流砂
砂漠の中で。
声を枯らしたエンジェルが。
灼熱の花を
木枯らしのように奏でると
口から零れる吐息をビーナス
しんとなるビュー
しんしんと降る苛烈なレッドレインを
タイムラインのドラムラインに
ドラムマシーンの
なり続ける
もっとと言って
もっと、強い声で言ってよ
そしたら、私だって立ち直れるはず
ここは、流砂の街
チャネリングしている。
アクセスする、このアリ地獄で
抜け出せないダスト
サウンド
遠くでサイレンが鳴っている
砂漠は、燃える
バーンするシーンに、信じられるなら、リーンとなるレトロな電話は黒電話
漆黒の堕天使に、炸裂する閃光の、跳ね返る光を、真実のように受け取ってって言って
そしたらもっと強く、強くなれる
静かな寒い部屋で、息を殺している
虫が無視して、電話を無視する
テレビボードのテレポートする
反射する砂漠の蜃気楼に、キスをする映画のファーストシーンの、衝撃の展開を予測する
天気予報は、外れてる
「へい、本日は、傘を差さずに、裸足で砂漠を歩いて下さい。
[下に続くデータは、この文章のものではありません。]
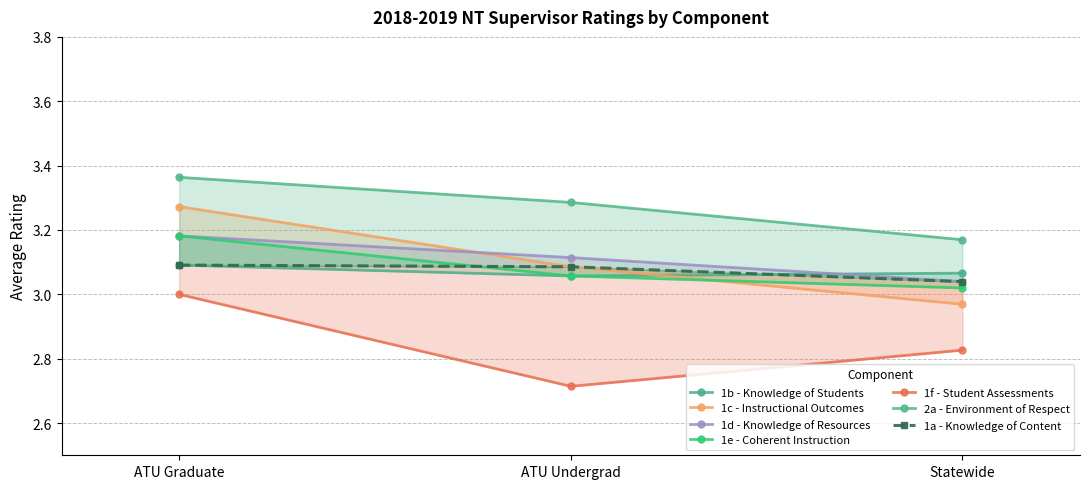

Count the number of categories in the chart.

3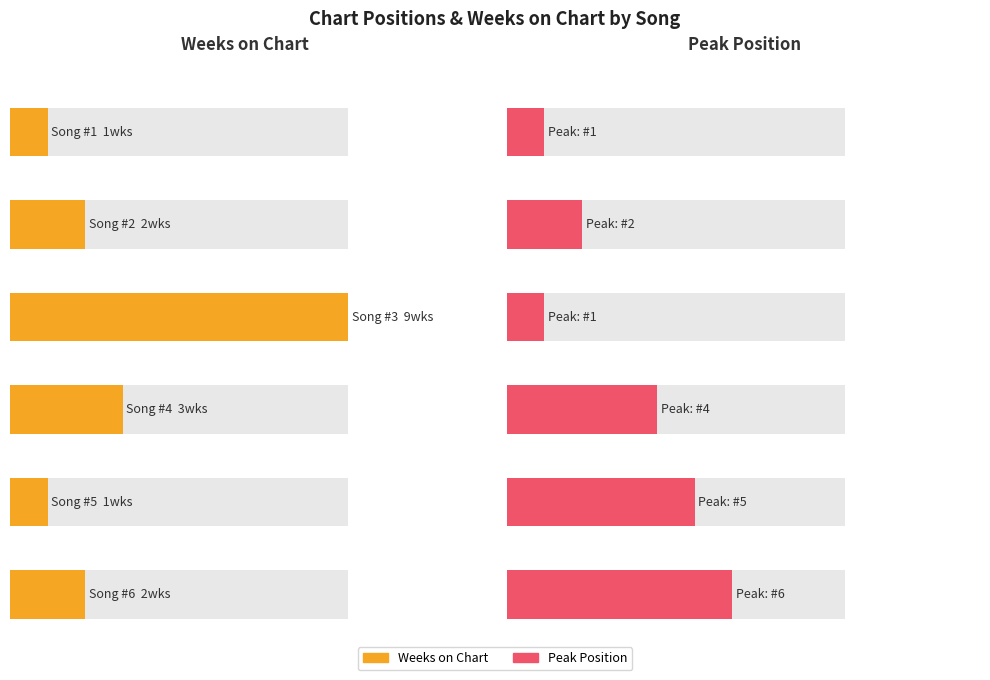

At which label does Position reach its peak?

6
きっといいことがあるって言いますよ」
ふざけた天気予報は消えて、傘を差さずに砂漠へ行った
すると、孤独に震えたダストフラワーが、水を待って、列を待つ喪服のデビルに、キスをする。
ドラムマシーンが鳴り続ける
一体、私たちって何なんだろうね
そう言って、虫をつぶして、ティッシュで拭く
不意に、感激が起こって、拍手する客の瞳に、闇が、彷徨うの。
ああ、自意識のように。
私のブレスレットを、どぶに落としたあの紳士を、タクシーで追いかけて、荒野まで行くと、消えたサイドボードにテレポート。
テラフォーム
ここは、流砂の砂漠
ダストする星々の、横を遮って、羽の生えた狼が、髪を気にして、デビルソーダを飲み干した。
素敵ね、ああ
忍んだ逢瀬を天の川でした
そしたらリングは、土星の輪っかにしようよね
あなたってぶっとんでる
黒電話に、テレフォンセックス
私のダイヤルは、あなたの美しいペンシルで書いて欲しい
バーン
バーン
そして、ラーン
蘭蘭の乱交に、混ざって、あの漆黒のデビルは、そっと出ていくと、戸を叩いた少女の横をすり抜け、そっとレターを渡した。
「テレフォンセックスをしておくれ」
そう書かれた切れ端に、香水はムスク
砂漠にテレポートした私は、タクシーを呼んで、エンドレスダストのステーションで恋をした。